PATRISTICS IN ENGLISH HOMEPAGE
JULIAN THE APOSTATE
Laws
Edited by Rev. Daniel R. Jennings

The Emperor Constantine II  and Julian-Caesar to Felix, Bishop.
Let all ecclesiastics be free from the imposition of taxes which are not due, and from the wickedness of unjust
exactions; for no agreement having reference to base employments shall be required of them; and while traders are
liable to certain contributions, all ecclesiastics shall be exempt from the noise and bustle incident to transactions of
this kind. For when they have accumulated anything, either through economy, foresight, or trade (if they know their
conduct to have been honorable), they are obliged to devote it to the relief of the poor and needy. Anything which
can be acquired or accumulated by the said ecclesiastics in factories or shops, they must consider to have been
obtained for the benefit of religion.
(1) The laws of the Divine Emperor, My Father, provide that their employees who are engaged with them in the same
occupation, shall also enjoy the same privileges as the clergy themselves.

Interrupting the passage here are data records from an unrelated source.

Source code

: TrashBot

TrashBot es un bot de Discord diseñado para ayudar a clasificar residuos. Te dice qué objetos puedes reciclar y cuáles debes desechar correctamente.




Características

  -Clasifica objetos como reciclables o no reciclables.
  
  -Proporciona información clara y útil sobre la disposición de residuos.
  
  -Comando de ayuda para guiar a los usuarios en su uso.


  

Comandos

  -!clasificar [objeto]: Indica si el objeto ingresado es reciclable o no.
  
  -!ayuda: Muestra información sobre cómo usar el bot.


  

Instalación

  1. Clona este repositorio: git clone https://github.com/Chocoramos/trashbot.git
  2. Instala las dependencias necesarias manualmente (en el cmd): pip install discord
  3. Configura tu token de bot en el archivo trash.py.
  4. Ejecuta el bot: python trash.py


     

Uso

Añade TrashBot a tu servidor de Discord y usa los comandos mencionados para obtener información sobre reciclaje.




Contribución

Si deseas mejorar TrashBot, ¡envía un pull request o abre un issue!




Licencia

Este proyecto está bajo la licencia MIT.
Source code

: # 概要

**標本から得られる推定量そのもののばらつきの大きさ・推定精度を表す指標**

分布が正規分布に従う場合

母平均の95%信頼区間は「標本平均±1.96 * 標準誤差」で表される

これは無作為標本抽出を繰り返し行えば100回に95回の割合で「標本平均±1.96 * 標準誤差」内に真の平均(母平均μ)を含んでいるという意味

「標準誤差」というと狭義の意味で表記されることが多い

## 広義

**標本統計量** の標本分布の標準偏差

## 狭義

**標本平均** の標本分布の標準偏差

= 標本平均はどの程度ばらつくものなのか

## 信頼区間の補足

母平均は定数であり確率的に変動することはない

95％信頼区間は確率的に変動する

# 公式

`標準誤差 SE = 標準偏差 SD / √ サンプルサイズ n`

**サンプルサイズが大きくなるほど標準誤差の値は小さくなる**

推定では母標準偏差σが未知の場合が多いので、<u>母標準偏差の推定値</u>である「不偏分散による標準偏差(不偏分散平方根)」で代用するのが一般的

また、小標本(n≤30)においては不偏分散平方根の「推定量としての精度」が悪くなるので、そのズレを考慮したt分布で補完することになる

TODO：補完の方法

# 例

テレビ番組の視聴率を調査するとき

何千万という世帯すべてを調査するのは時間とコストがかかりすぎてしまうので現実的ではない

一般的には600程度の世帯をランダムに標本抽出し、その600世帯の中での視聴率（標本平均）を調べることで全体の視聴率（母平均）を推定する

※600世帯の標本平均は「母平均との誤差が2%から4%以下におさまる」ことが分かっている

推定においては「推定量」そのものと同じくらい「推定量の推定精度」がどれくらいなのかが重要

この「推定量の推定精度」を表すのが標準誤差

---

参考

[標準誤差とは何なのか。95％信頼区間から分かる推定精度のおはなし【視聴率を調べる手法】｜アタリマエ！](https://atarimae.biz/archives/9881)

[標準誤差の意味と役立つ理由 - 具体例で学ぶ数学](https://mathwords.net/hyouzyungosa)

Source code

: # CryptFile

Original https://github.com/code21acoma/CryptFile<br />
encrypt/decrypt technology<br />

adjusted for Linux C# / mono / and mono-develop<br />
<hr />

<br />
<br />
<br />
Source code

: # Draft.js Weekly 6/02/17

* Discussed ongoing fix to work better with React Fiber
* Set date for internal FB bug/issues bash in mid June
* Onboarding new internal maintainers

(2) Hence the aforesaid persons shall be exempt from the necessity and the annoyance of extraordinary burdens.
(3) Nor shall they, or their property, be liable to contribution for traveling expenses.
(4) This privilege is granted to all ecclesiastics, so that their wives, children, and servants, both male and female, and
their sons and daughters, shall always remain exempt from impositions of this kind.
Given on the ninth of the Ides of December, during the Consulate of Constantine, Consul for the ninth time, and
Julian-Cæsar, Consul for the second time, 357.
(Codex Justinian, Bk. 1, Tit. 3.2, Concerning Bishops and Other Members of The Clergy, Superintendents of Orphan
Asylums, Of Hospitals and of Charitable Foundations, Monasteries of Ascetics and Monks and Their Privileges;
Castrense Peculium; The Redemption of Captives; and Forbidden or Permitted Marriages of Ecclesiastics.)

The Emperor Constantius and Julian-Cæsar to Thalassius, Prætorian Prefect.
If anyone, after renouncing the venerated Christian faith, should become a Jew, and join their sacrilegious
assemblies, We order that, after the accusation has been proved, his property shall be confiscated to the Treasury.
Given at Milan, on the fifth of the Nones of July, during the Consulate of Constantius, Consul for the ninth time, and
Julian-Cæsar, Consul for the second time, 357.